Instructions:
1) In the MongoDBPurger thread, rewrite the stretch from "I replied in" through "itself be a bug.", substituting "nested documents" for "embedded documents".
2) Summarize the MongoDBPurger thread in two sentences.

Selected text:
======

MongoDBPurger and non existent collections with MongoDB authorization enabled

[redthor]

We are using the MongoDBPurger but we found that adding authorization: enabled to /etc/mongodb.conf causes it to fail, due to:

https://jira.mongodb.org/browse/PHPLIB-277

I thought another way to avoid ^^ is to ask the Purger to ignore embedded documents. They do not have a collection.

Therefore I have changed the MongoDBPurger code and added ! $metadata->isEmbeddedDocument here: https://github.com/doctrine/data-fixtures/blob/master/lib/Doctrine/Common/DataFixtures/Purger/MongoDBPurger.php#L69

            if ( ! $metadata->isMappedSuperclass && ! $metadata->isEmbeddedDocument) {
                $this->dm->getDocumentCollection($metadata->name)->drop();
            }

I wanted to prove it so I tried the test but I ran into https://github.com/doctrine/data-fixtures/issues/263

[redthor]

Of course, using the MongoDBPurger and having authorization: enabled may not be a use case you will want to support! I had to have it on in my dev env for testing. My workaround is to turn off security, restart mongodb, run the purger, and then turn security back on.

[Ocramius]

The purger is designed for test scenarios, so I'm not sure if this is a valid use-case scenario.

Is this an issue arising in your test setup, or otherwise where?

On 4 Aug 2017 05:25, "Douglas Reith" notifications@github.com wrote:

Of course, using the MongoDBPurger and having authorization: enabled may not be a use case you will want to support! I had to have it on in my dev env for testing. My workaround is to turn off security, restart mongodb, run the purger, and then turn security back on.

— You are receiving this because you are subscribed to this thread. Reply to this email directly, view it on GitHub https://github.com/doctrine/data-fixtures/issues/264#issuecomment-320146548, or mute the thread https://github.com/notifications/unsubscribe-auth/AAJakMudCvOtXsRSiBDVi-BKokOo9TbKks5sUo8SgaJpZM4OtOVV .

[redthor]

We're using the Purger as part of a clean down script for our development environment. So it's not being used in our tests as such.

To be fair it isn't doing much so we could just override or re-implement - happy for it to be closed.

[alcaeus]

TBH, even in test environments it might be feasible to run with authorization: enabled, so I'd consider this a valid issue. As for the check you mentioned above, it might be better to change it to if ($metadata->isDocument) for now since we're adding another document type without collection (query result documents) in MongoDB ODM 1.2, which would require the check to be extended once again. Documents have collections that can be dropped, everything else doesn't ;)

[jmikola]

I replied in PHPLIB-277, but I'm curious if the authenticated user actually possessed the dropCollection role at the database level or not. If so, that may be an oddity with MongoDB's drop command. A "not authorized" error when dropping a collection that the user would have permission to drop if it existed leaves the driver with no way to easily detect the "ns not found" case that we want to ignore.

I assume there's no good reason for the purger to drop embedded documents, so that may in itself be a bug.

======

Dataset section:
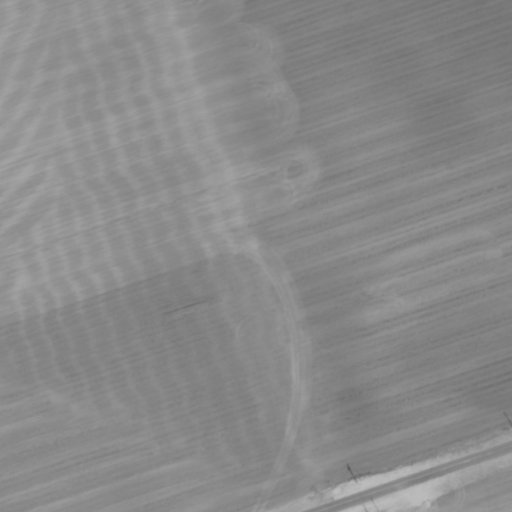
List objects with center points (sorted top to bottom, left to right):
road: (242, 254)
road: (413, 478)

======

Solutions for each task:
1)
I replied in PHPLIB-277, but I'm curious if the authenticated user actually possessed the dropCollection role at the database level or not. If so, that may be an oddity with MongoDB's drop command. A "not authorized" error when dropping a collection that the user would have permission to drop if it existed leaves the driver with no way to easily detect the "ns not found" case that we want to ignore.

I assume there's no good reason for the purger to drop nested documents, so that may in itself be a bug.

2) Enabling MongoDB authorization makes the MongoDBPurger fail, so redthor proposed having it ignore embedded documents, which have no collection. Ocramius doubted the use case because the purger is designed for test scenarios, but alcaeus considered the issue valid and suggested checking isDocument instead, and jmikola remarked that the purger dropping embedded documents may itself be a bug.